The preceding has been a description of the preferred embodiment of the invention. It will be appreciated that deviations and modifications can be made without departing from the scope of the invention, which is defined by the appended claims. [0024]

Claims

What is claimed is:

1. A system comprising:

a bus;

a processor coupled to the bus;

an interface circuit coupled to the bus and to an external source of information;

a memory controller coupled to the bus and to an external memory; and

a cache memory coupled to the memory controller, the cache memory for storing only data received from the external source of information.

2. A system as in claim 1 wherein the cache memory stores data received from the external source of information, and after accessing the data a first time the data is invalidated and not used again.

3. A system as in claim 1 wherein the cache memory is prevented from storing information from the processor.

4. A system as in claim 2 wherein the cache has lines for storage of the data.

5. A system as in claim 4 wherein a tag provides an address for each set of data received from the external source of information.

6. A system as in claim 5 wherein the tag is stored in the memory controller to indicate whether the data is stored both in the cache and in the memory.

7. A system as in claim 6 wherein the cache lines hold at least 1000 bytes of information.

8. A system as in claim 1 wherein the processor and the cache are formed on the same integrated circuit.

9. A system comprising:

a bus;

a processor coupled to the bus;

a memory controller coupled to the bus and to an external memory; and

a cache memory coupled to the memory controller, and wherein

the cache memory stores data received from the external source of information; an

after accessing the data a first time the data is invalidated and not used again.

10. A system comprising:

a bus;

a processor coupled to the bus;

a memory controller coupled to the bus and to an external memory; and

a cache memory coupled to the memory controller, the cache memory for storing data received from the external source of information and having a line size which is at least 1000 bytes.

11. In a system having a bus, a processor coupled to the bus, an interface circuit coupled to the bus and to an external source of information, a memory controller coupled to the bus and to an external memory; and a cache memory coupled to the memory controller, a method for improving the handling of streaming data received from the external source comprising:

detecting the arrival of data from the external source of information;

storing the data in the cache and in the external memory;

in response to completion of the storage of the data, sending an interrupt signal to the processor; and

processing the data received from the external source.

12. A method as in claim 11 wherein the cache stores only data received from the external source of information.

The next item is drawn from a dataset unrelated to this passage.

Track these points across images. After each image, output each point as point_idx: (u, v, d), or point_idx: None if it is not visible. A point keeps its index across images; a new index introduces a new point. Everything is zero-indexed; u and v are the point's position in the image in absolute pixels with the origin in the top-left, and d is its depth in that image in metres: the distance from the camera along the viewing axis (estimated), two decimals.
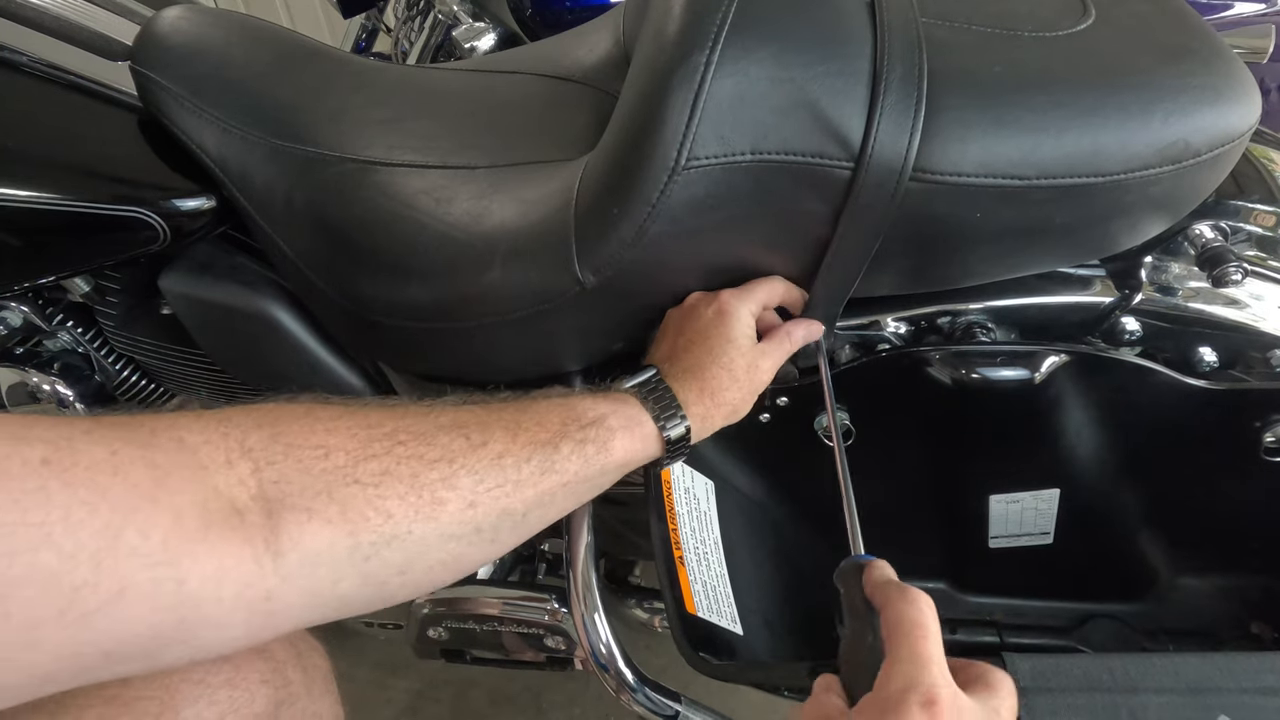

13. A method as in claim 12 wherein data is stored in a line in the cache only until the memory controller indicates that the cache line is full.

14. A method as in claim 12 wherein a tag representing an address for the data received from the external source of information is stored in the memory controller, and wherein the processor checks the memory controller to determine whether the data is in the cache.

15. A method as in claim 14 wherein following retrieval of the data from the cache, a step is performed of invalidating the cache line.

16. A method as in claim 11 wherein if, at the time new data is to be stored in the cache there is not an empty line, one of the lines in the cache is reused for the new data.